(Records from a data collection)
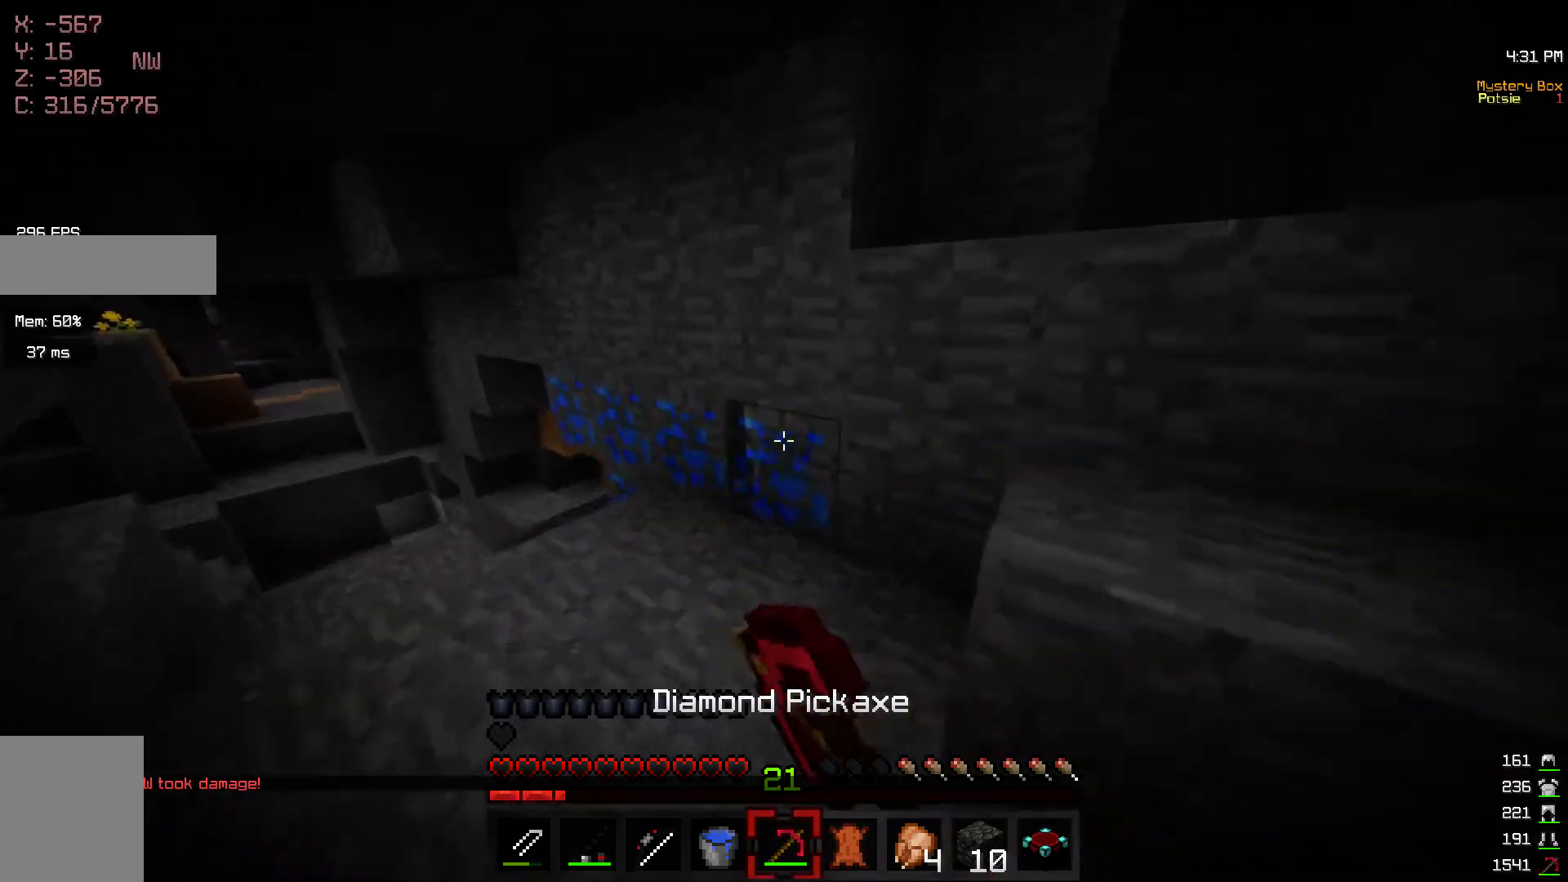
{"keys": [], "mouse": ["left"], "events": [[333, "w", "up"]]}
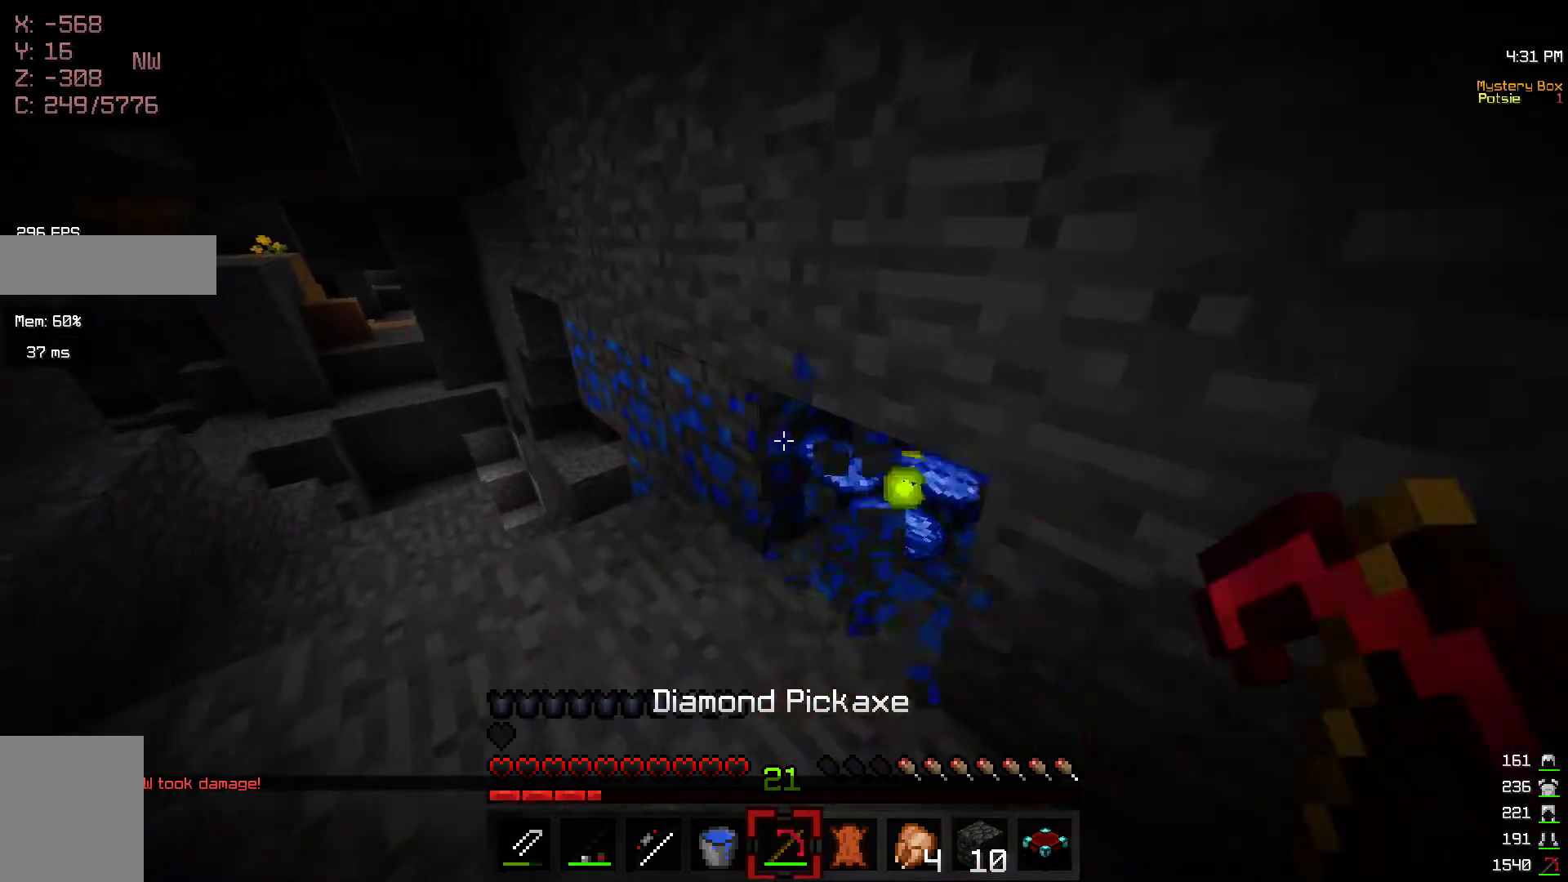
{"keys": ["w"], "mouse": ["left"], "events": [[17, "a", "down"], [250, "a", "up"], [367, "w", "down"]]}
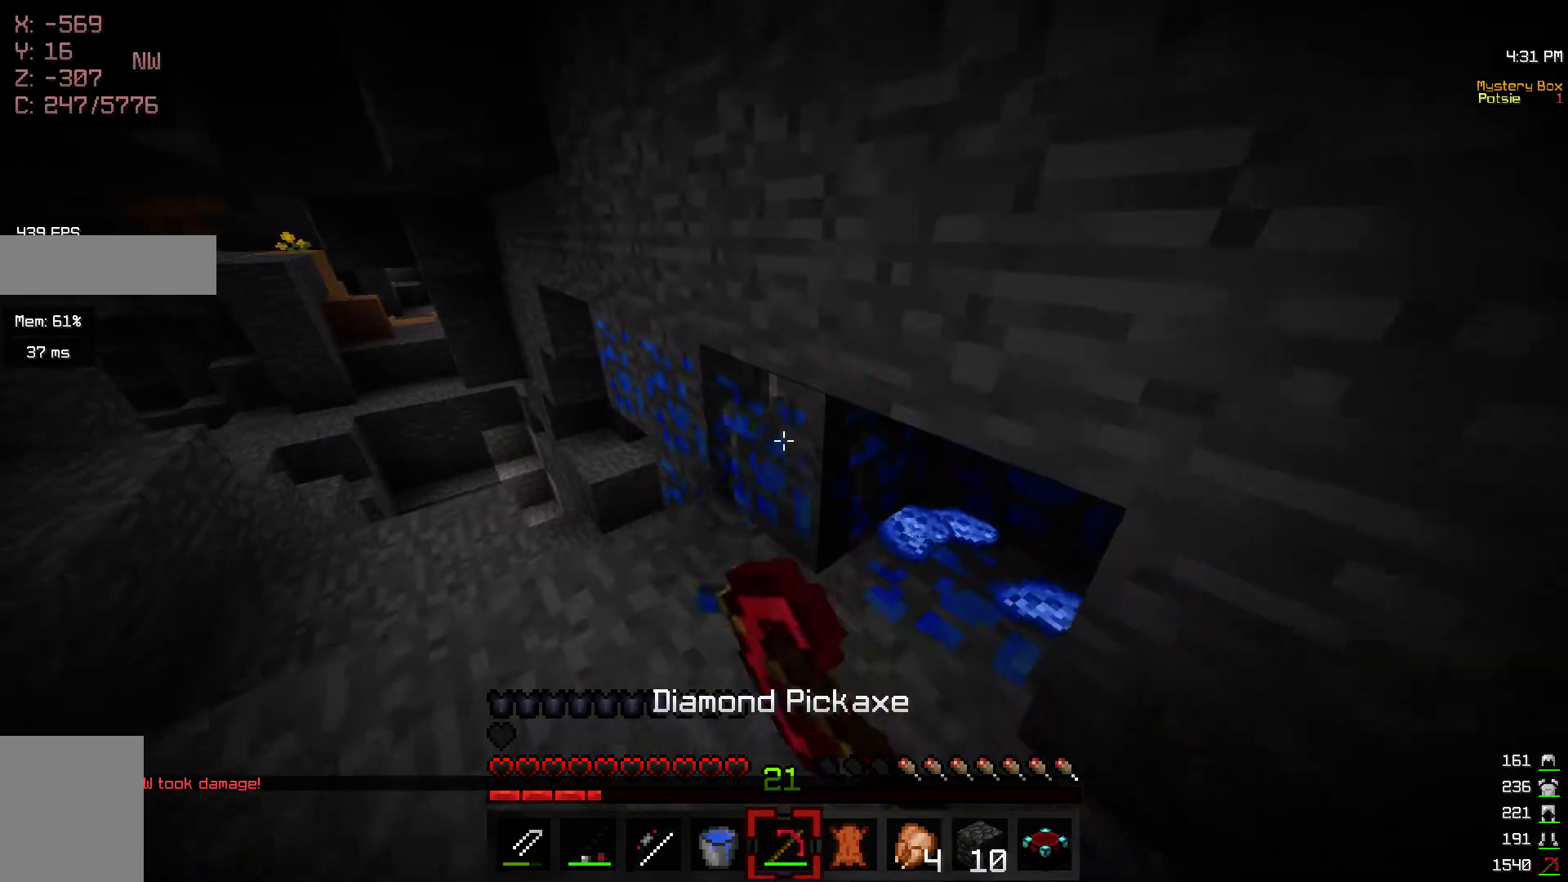
{"keys": ["a", "w"], "mouse": ["left"], "events": [[100, "w", "up"], [217, "w", "down"], [267, "a", "down"]]}
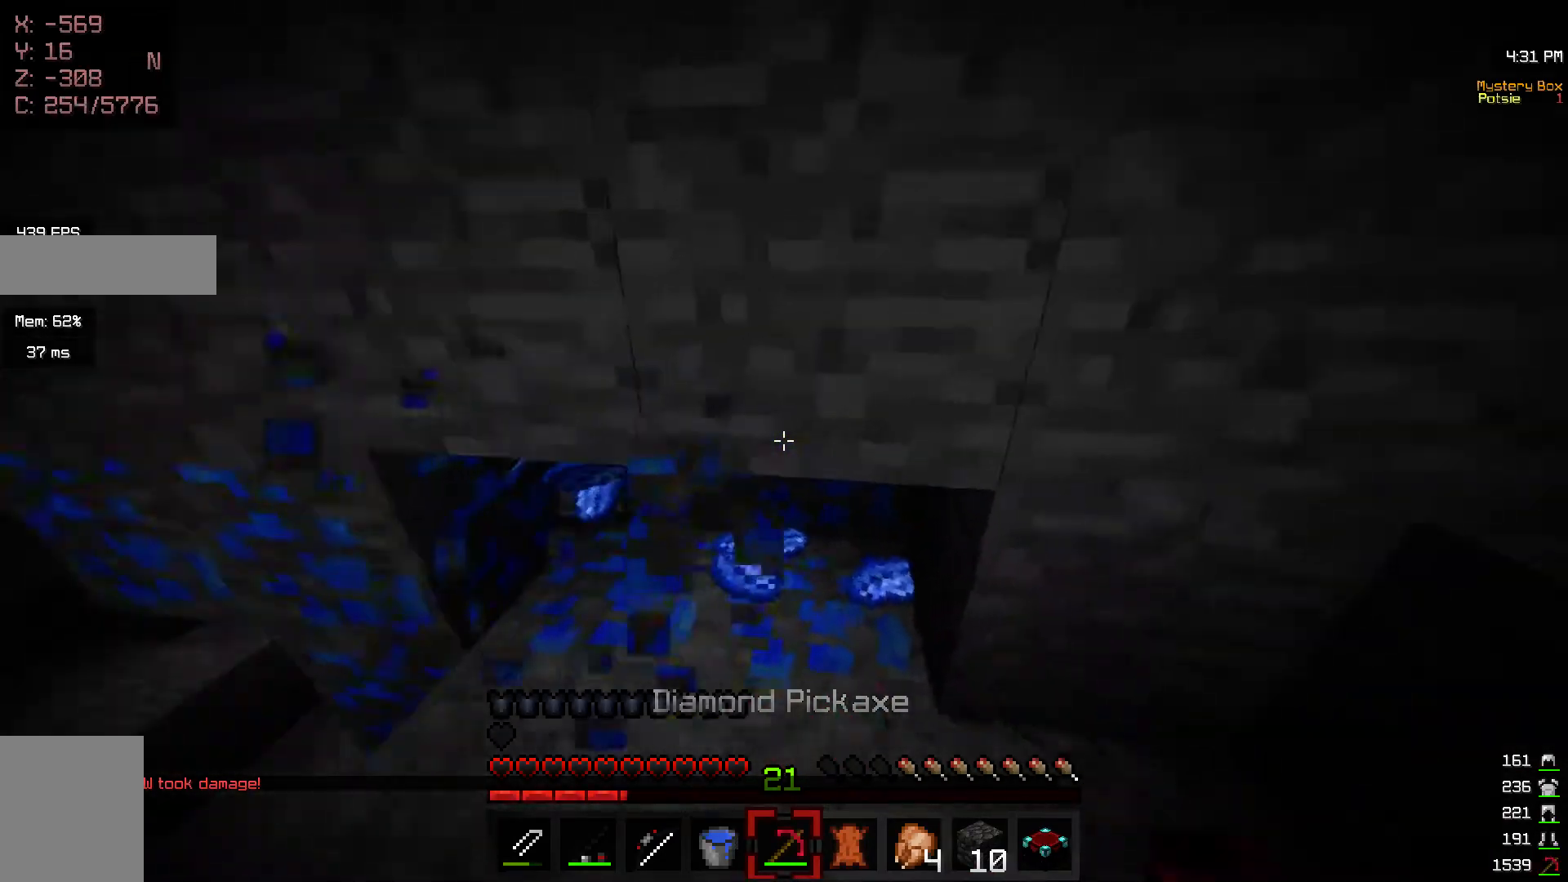
{"keys": ["d", "w"], "mouse": ["left"], "events": [[50, "a", "up"], [83, "w", "up"], [217, "w", "down"], [317, "d", "down"]]}
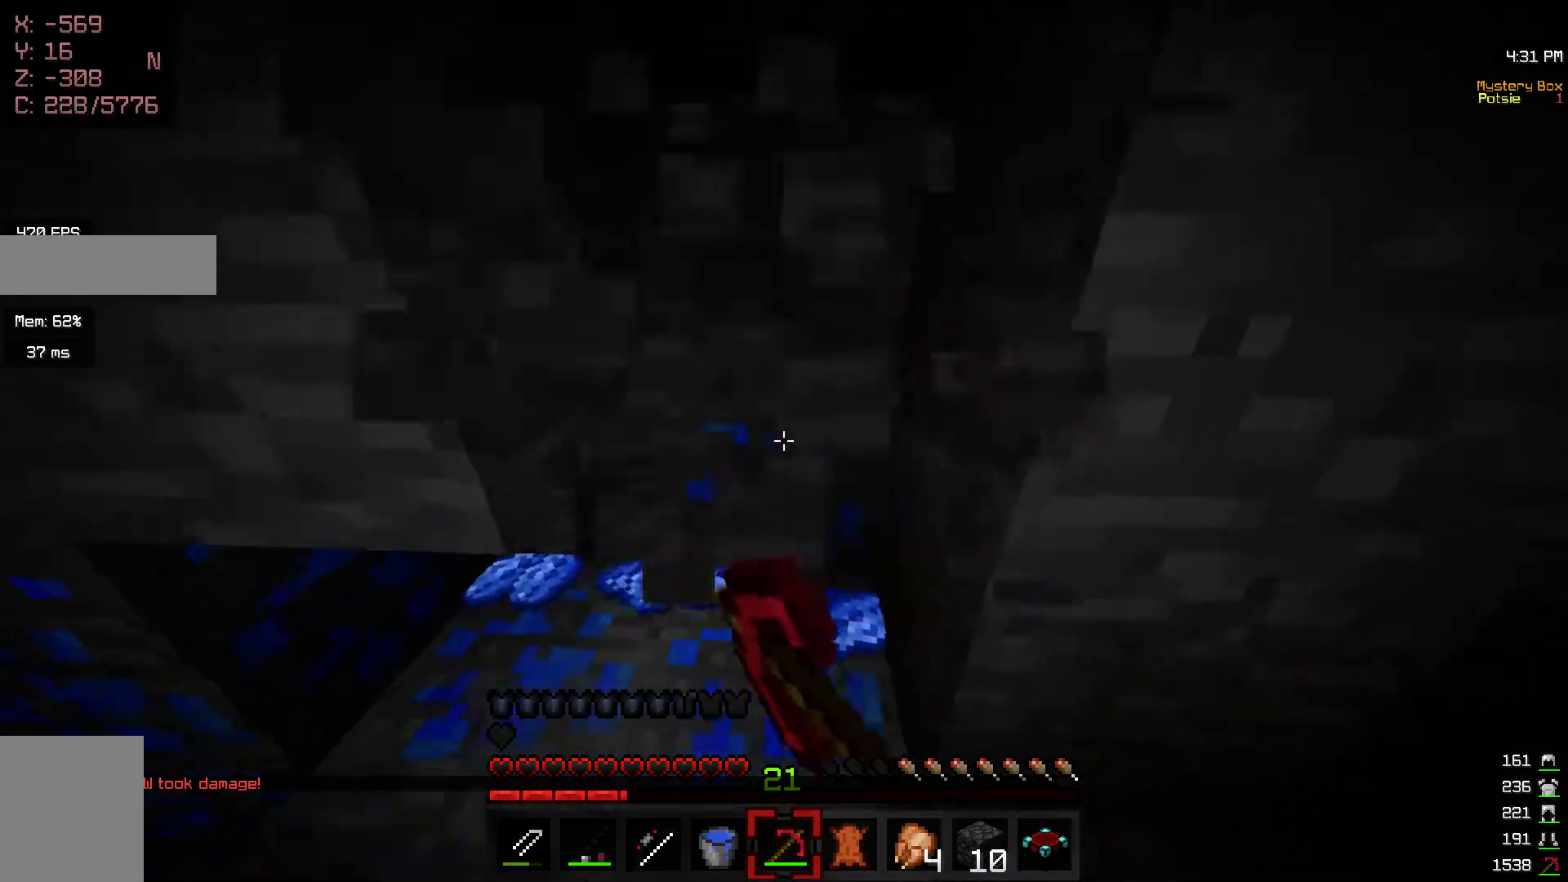
{"keys": [], "mouse": ["left"], "events": [[150, "d", "up"], [217, "a", "down"], [333, "w", "up"], [400, "a", "up"]]}
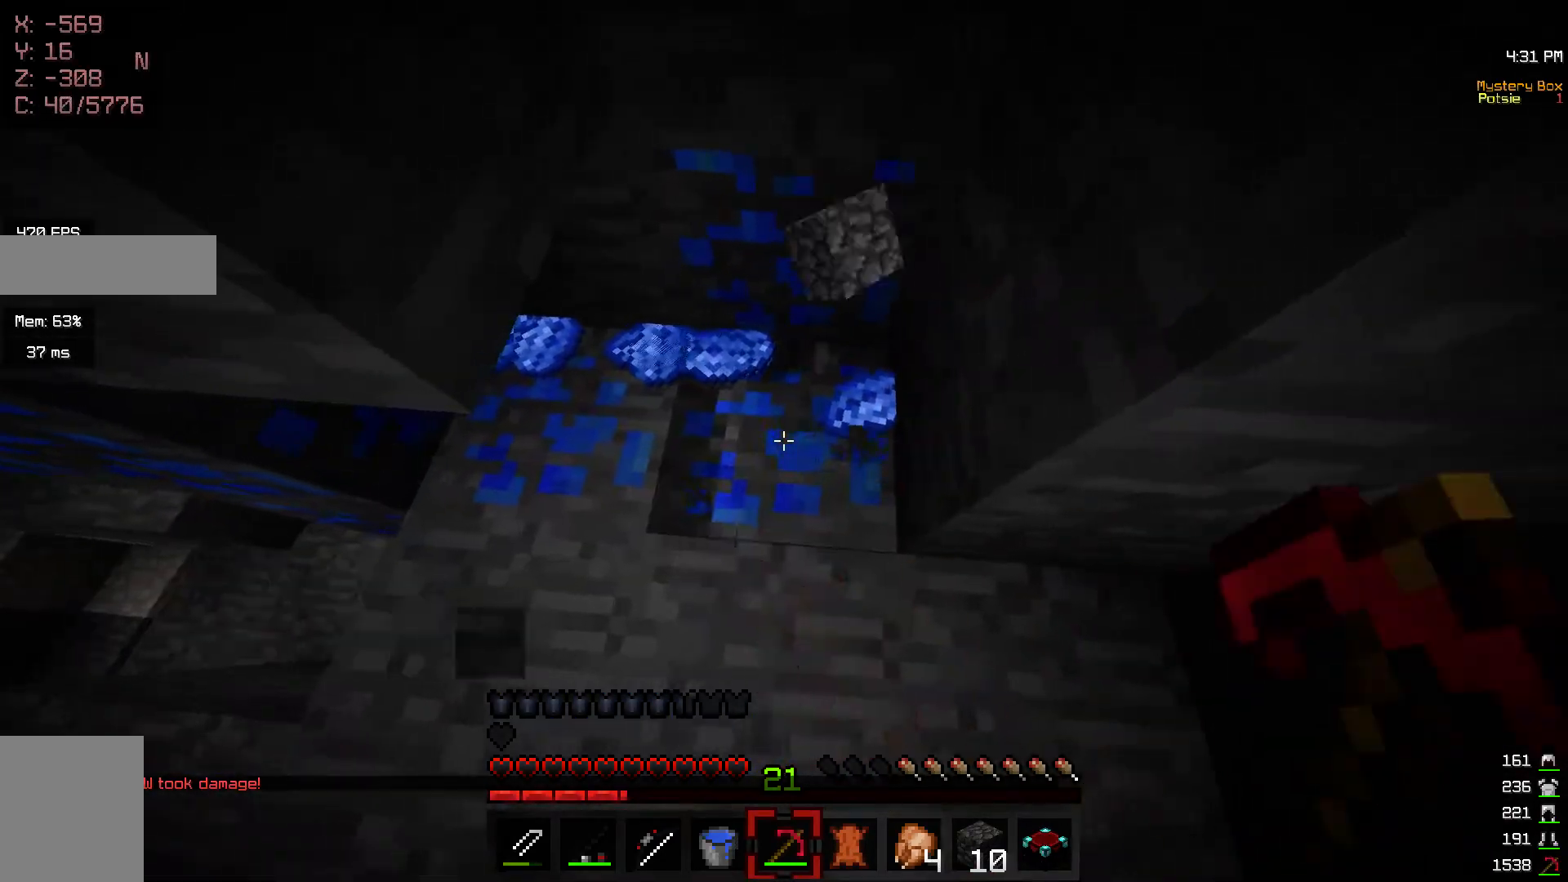
{"keys": [], "mouse": ["left"], "events": [[167, "w", "down"], [450, "w", "up"]]}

§ **Goal of the exercise**: Tell how many lines in the data hold the string "down", giving the number by itself.

§ **Answer area**: 5